- **YOUR GOAL**
State how many lines of the records contain the string "effects", and give no other information.

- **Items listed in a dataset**
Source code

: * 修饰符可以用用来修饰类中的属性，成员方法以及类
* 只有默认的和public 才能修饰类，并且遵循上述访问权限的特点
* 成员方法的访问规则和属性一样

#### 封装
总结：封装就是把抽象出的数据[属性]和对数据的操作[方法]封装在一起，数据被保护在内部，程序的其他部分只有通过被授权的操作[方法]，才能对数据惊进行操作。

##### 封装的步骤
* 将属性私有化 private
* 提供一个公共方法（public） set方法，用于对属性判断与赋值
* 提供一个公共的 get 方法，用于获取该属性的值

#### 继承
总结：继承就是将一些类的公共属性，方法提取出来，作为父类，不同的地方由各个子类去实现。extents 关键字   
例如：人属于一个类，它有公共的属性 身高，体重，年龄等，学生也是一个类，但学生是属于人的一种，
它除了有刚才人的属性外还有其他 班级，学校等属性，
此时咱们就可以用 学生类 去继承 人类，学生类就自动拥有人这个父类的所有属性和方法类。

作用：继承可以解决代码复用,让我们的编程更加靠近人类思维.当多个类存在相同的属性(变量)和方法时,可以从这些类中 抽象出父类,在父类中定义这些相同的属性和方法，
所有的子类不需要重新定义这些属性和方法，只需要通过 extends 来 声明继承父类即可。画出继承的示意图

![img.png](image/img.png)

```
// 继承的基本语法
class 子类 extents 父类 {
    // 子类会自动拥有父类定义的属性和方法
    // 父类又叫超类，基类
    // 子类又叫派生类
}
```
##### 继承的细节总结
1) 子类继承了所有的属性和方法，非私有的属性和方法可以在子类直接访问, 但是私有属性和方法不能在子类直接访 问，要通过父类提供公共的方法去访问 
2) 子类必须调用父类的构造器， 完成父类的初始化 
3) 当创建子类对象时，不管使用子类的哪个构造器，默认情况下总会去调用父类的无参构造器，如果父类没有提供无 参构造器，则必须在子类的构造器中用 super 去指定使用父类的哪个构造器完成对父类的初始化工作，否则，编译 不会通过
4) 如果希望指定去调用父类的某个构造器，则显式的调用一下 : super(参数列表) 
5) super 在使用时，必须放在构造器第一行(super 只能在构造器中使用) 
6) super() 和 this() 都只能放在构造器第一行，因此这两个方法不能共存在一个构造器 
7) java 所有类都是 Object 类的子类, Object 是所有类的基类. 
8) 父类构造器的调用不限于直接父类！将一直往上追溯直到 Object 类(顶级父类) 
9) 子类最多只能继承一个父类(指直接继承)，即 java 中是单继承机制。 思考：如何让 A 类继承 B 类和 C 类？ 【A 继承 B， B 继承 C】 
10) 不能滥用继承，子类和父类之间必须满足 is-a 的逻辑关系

* * *

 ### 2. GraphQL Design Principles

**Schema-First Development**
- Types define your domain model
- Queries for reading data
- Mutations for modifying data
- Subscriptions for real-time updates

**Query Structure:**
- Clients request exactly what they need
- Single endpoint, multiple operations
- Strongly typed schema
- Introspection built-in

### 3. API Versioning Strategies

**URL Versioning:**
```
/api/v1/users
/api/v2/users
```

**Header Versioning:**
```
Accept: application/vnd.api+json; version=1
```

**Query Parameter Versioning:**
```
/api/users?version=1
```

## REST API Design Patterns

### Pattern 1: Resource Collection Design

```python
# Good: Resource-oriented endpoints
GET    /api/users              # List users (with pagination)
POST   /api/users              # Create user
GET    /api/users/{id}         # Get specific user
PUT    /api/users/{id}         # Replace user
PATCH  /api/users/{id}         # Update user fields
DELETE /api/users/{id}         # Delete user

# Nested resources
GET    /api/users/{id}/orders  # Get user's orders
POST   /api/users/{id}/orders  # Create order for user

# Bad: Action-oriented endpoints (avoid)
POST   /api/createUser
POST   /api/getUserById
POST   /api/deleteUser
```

...

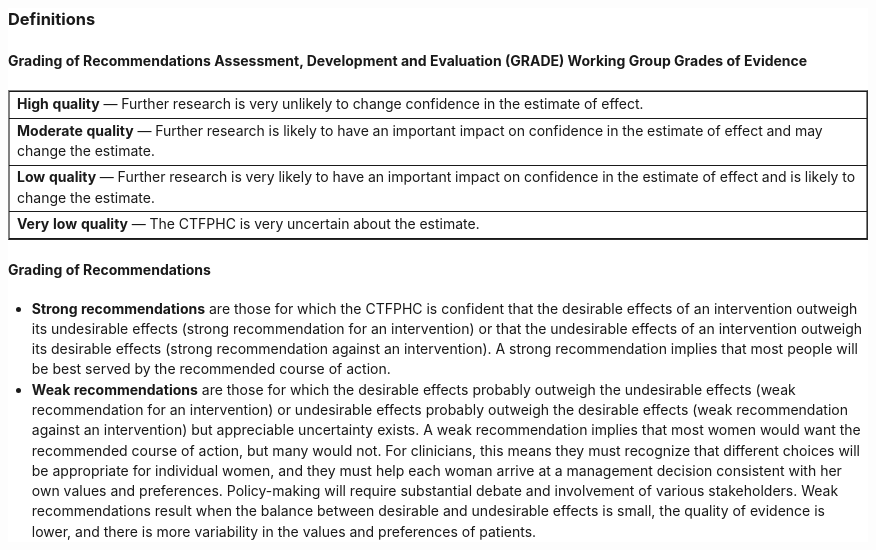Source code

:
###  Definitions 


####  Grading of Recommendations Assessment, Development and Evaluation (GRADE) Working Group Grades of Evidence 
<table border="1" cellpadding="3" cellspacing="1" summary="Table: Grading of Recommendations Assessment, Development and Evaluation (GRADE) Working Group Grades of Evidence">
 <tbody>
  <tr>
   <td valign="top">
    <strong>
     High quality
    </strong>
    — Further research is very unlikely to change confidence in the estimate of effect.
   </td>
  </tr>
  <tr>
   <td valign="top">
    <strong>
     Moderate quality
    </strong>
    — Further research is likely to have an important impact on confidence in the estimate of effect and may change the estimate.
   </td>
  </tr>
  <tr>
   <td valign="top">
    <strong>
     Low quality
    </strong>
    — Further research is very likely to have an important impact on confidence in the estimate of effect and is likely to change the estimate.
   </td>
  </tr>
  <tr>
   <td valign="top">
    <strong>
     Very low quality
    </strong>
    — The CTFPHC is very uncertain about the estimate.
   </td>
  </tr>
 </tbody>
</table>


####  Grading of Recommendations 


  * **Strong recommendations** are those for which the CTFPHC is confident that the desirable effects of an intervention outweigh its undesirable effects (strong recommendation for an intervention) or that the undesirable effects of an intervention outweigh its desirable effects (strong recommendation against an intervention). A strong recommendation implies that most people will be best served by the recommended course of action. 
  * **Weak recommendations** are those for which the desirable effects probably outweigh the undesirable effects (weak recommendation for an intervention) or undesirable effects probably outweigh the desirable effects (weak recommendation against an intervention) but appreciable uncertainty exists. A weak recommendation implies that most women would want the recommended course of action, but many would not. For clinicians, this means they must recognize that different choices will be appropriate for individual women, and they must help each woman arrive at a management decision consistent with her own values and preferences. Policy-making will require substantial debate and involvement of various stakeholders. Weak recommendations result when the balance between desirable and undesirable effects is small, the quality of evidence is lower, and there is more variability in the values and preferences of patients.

- **WRITTEN REPLY**
2